Set exercise -
Answer these questions from the passage on utility data management:
1. In which operations does the passage say two-step transactions and roll-back are certainly required?
2. What bit resolutions does it give as examples for representing an analog value digitally?
3. What does it call the main problem in data acquisition?

Selected passage -
______________________________
Many systems require one-step transactions, where if the
transaction fails for some reason, the results must be either ignored or rolled
back. Two-step transactions are even more complex, since sometimes the results
of the second transaction must also roll back the results of the first
transaction.
Utility operations systems have not often needed this
capability except peripherally. For example in updating the SCADA database,
roll back to a previous version is needed if some error was introduced into the
updated version of the database. However, this type of capability is certainly
required in the market operations, and increasingly in other control center
functions.
Two-step transactions and roll-back have been implemented
in a number of products.
Data, whether it is
monitored from the field or retrieved from some other system, needs to have
appropriate precision and accuracy. In particular, distribution automation
functions require more accurate data than system operators who merely need to
get an estimate of conditions. This data accuracy requirement implies that (to
the appropriate degree for the functions using the data):
1. The
source of the data must be precise, with accurate CTs and PTs, appropriately
scaled analog-to-digital conversions, appropriate resolution of the digital
values (8-bits, 12 bits, or more bits to represent the analog value), and
appropriately precise calculations of derived values (e.g. var, VA, kW).
2. The
data sources must be accurately calibrated.
3. The
data must be converted correctly to engineering units or other measurement
units.
4. Data
should be validated for reasonableness, if not for more precise checks. For
instance, within IEDs, certain checks for consistency could be used to detect
inconsistent data, while at the control center State Estimation at both the
transmission and the distribution levels could be used.
Data acquisition has many pitfalls
as well for data management. Some of these pitfalls can be ameliorated by new
information technologies, while others require old-fashioned carefulness. The
main problem is the sheer volume of data now required. Some IED controllers
contain hundreds (even thousands) of points. Although many are not needed by
SCADA operations, they are useful for engineers and maintenance personnel.
Given this magnitude of data items, data management must be viewed as a
significant aspect in the design of new and upgraded systems. In particular:
1. Object-oriented
protocols (e.g. UCA (IEC61850) for field equipment, CIM for power system data,
and XML for general data) should be required. These protocols require that the
IED which control the field devices are organized with well-known point names
which are self-describing and can be “browsed” for information much like Web
pages. This self-description allows applications to link automatically to the
correct data with minimal human intervention (thus avoiding one of the main
causes of error).
2. Data
objects required by SNMP MIBs should be retrieved from field equipment,
regardless whether object-oriented or point-oriented protocols are used.
One of the most difficult
areas for managing data is data entry, in which humans type information into a
system or database. The primary issue is trying to maintain high levels of
accuracy. Again, information technology has begun to address this issue:
1. Data entry by humans should
be avoided as much as possible. For instance, no data should be entered twice:
a single source of each type of data should be established and used to populate
other databases.
2. Object-oriented data should
be used, so that applications and database tools can be used as much as possible
to automate the data entry process.
______________________________
Supplied material -
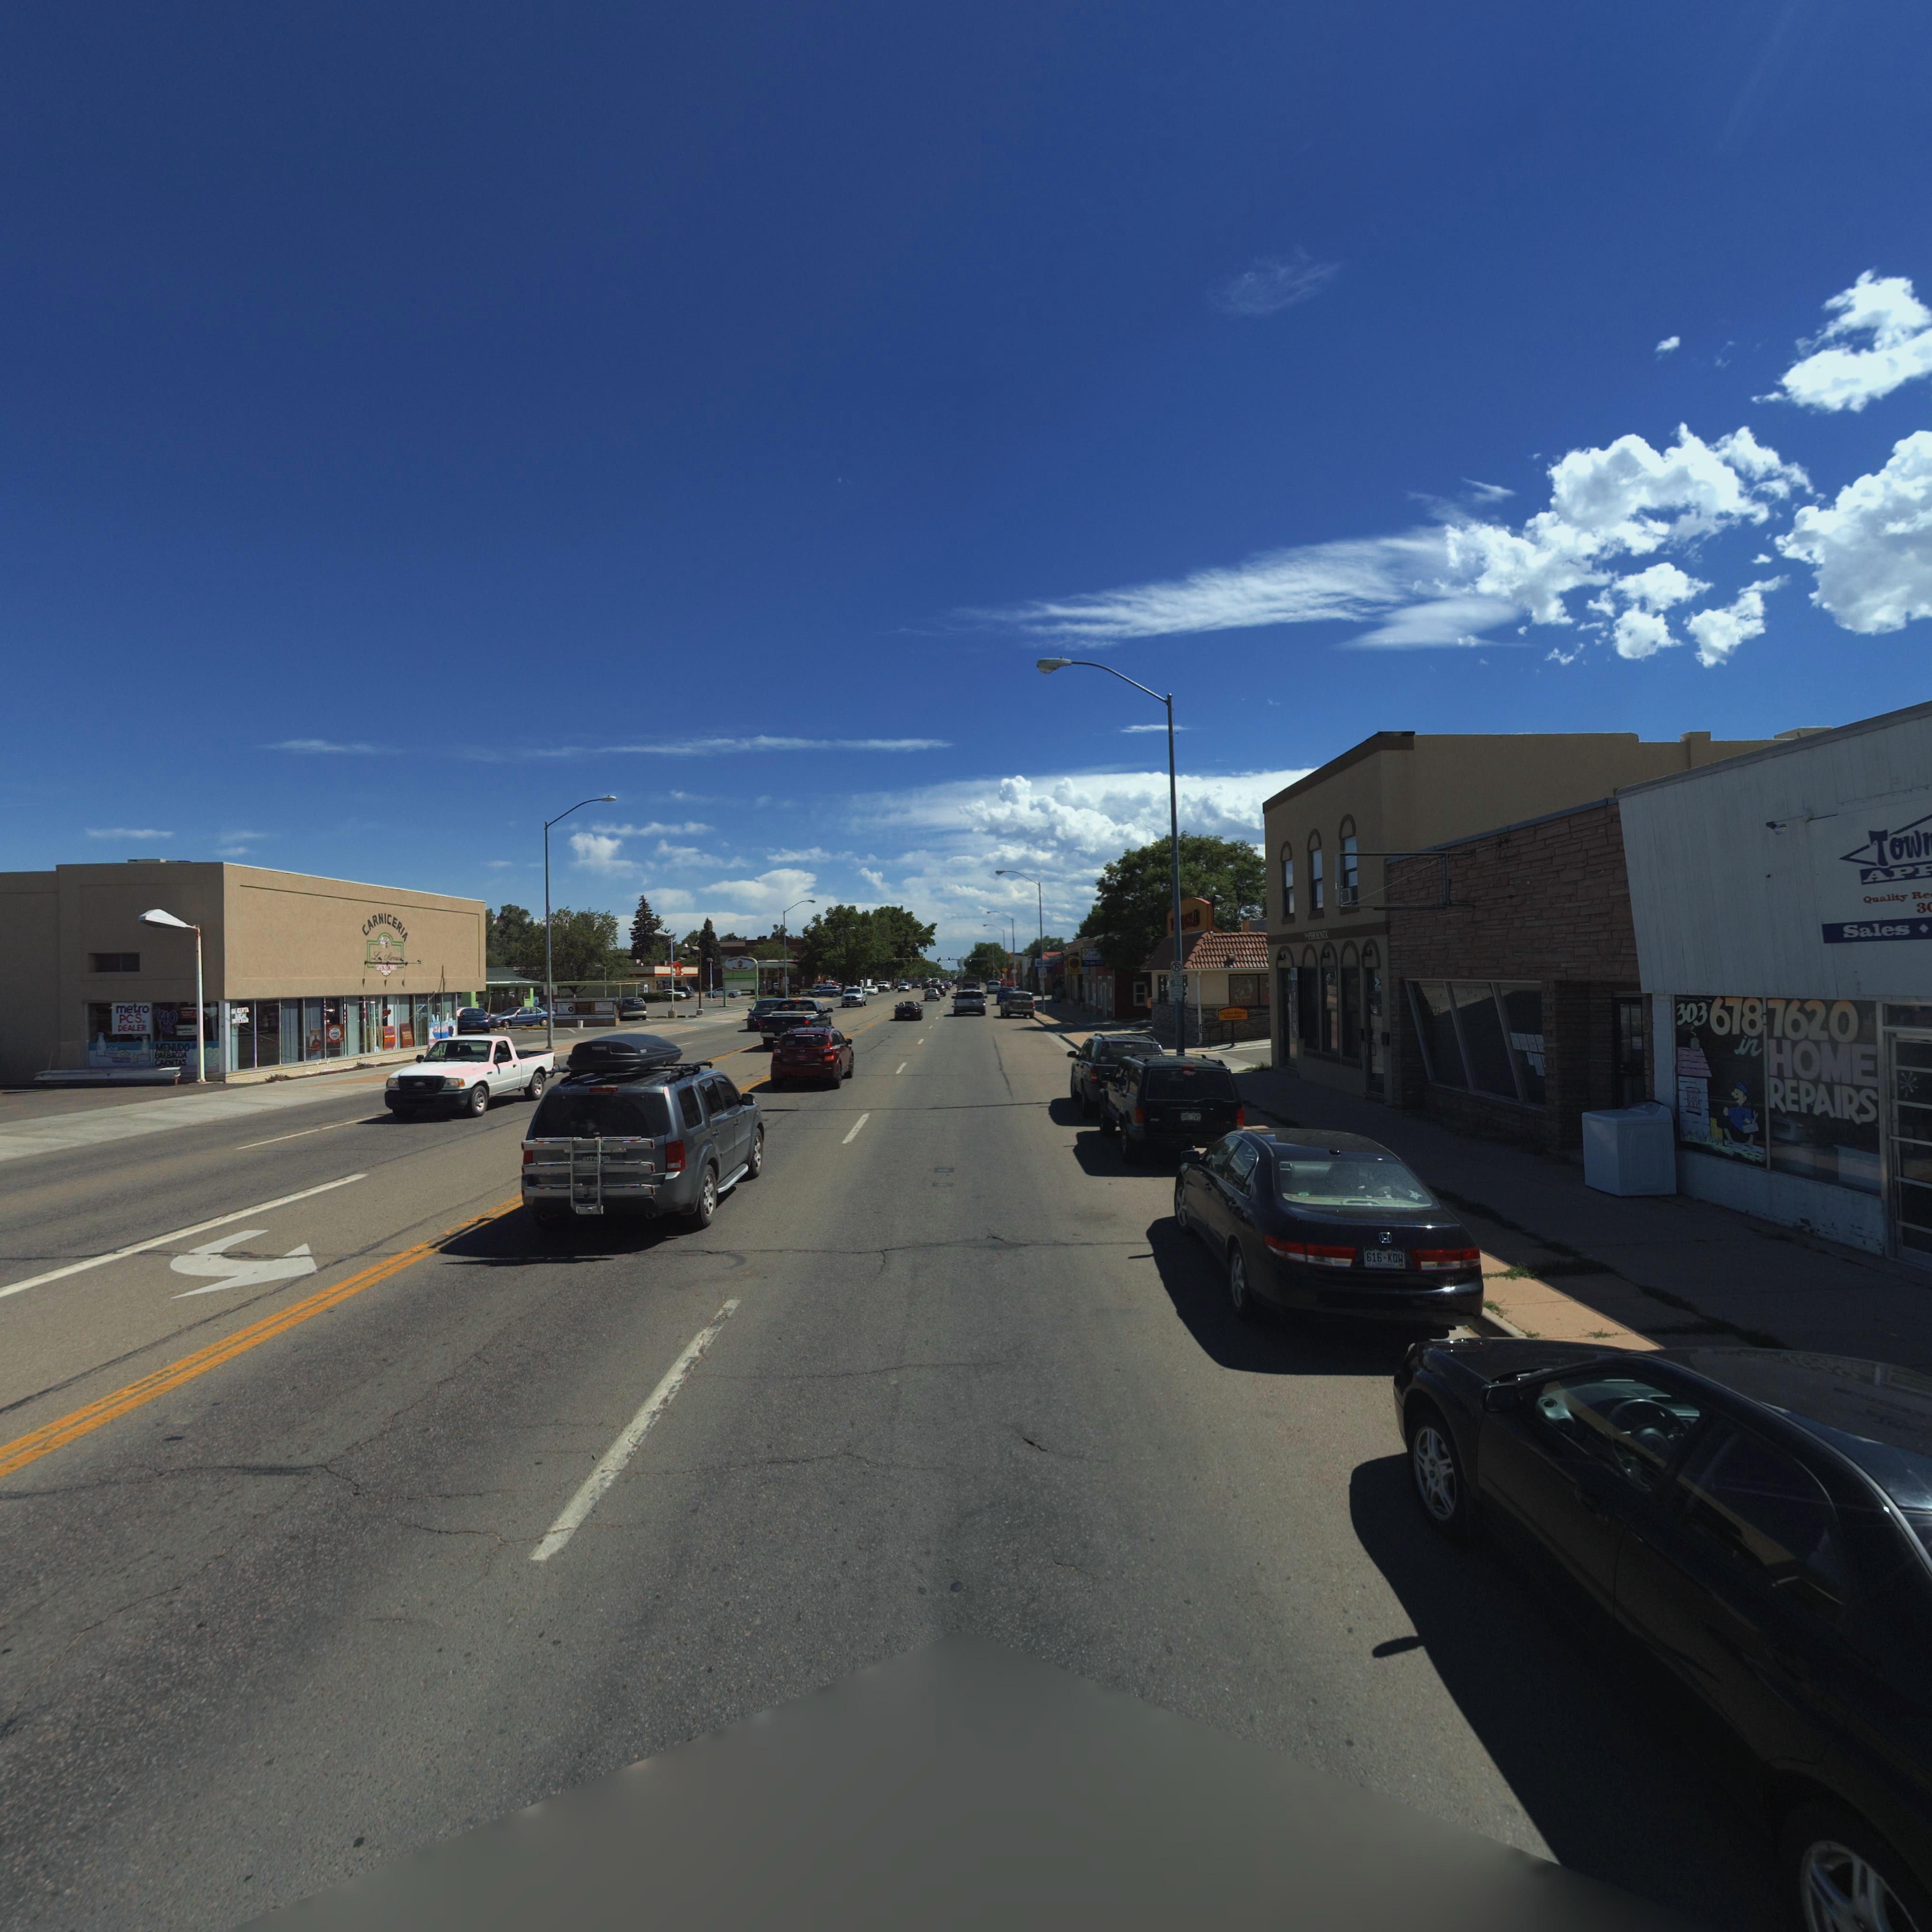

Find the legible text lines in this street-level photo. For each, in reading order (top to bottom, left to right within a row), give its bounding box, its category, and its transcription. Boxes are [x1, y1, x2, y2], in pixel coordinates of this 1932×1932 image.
______________________________
Task solution -
1. Market operations.
2. 8 bits, 12 bits, or more bits.
3. The sheer volume of data now required.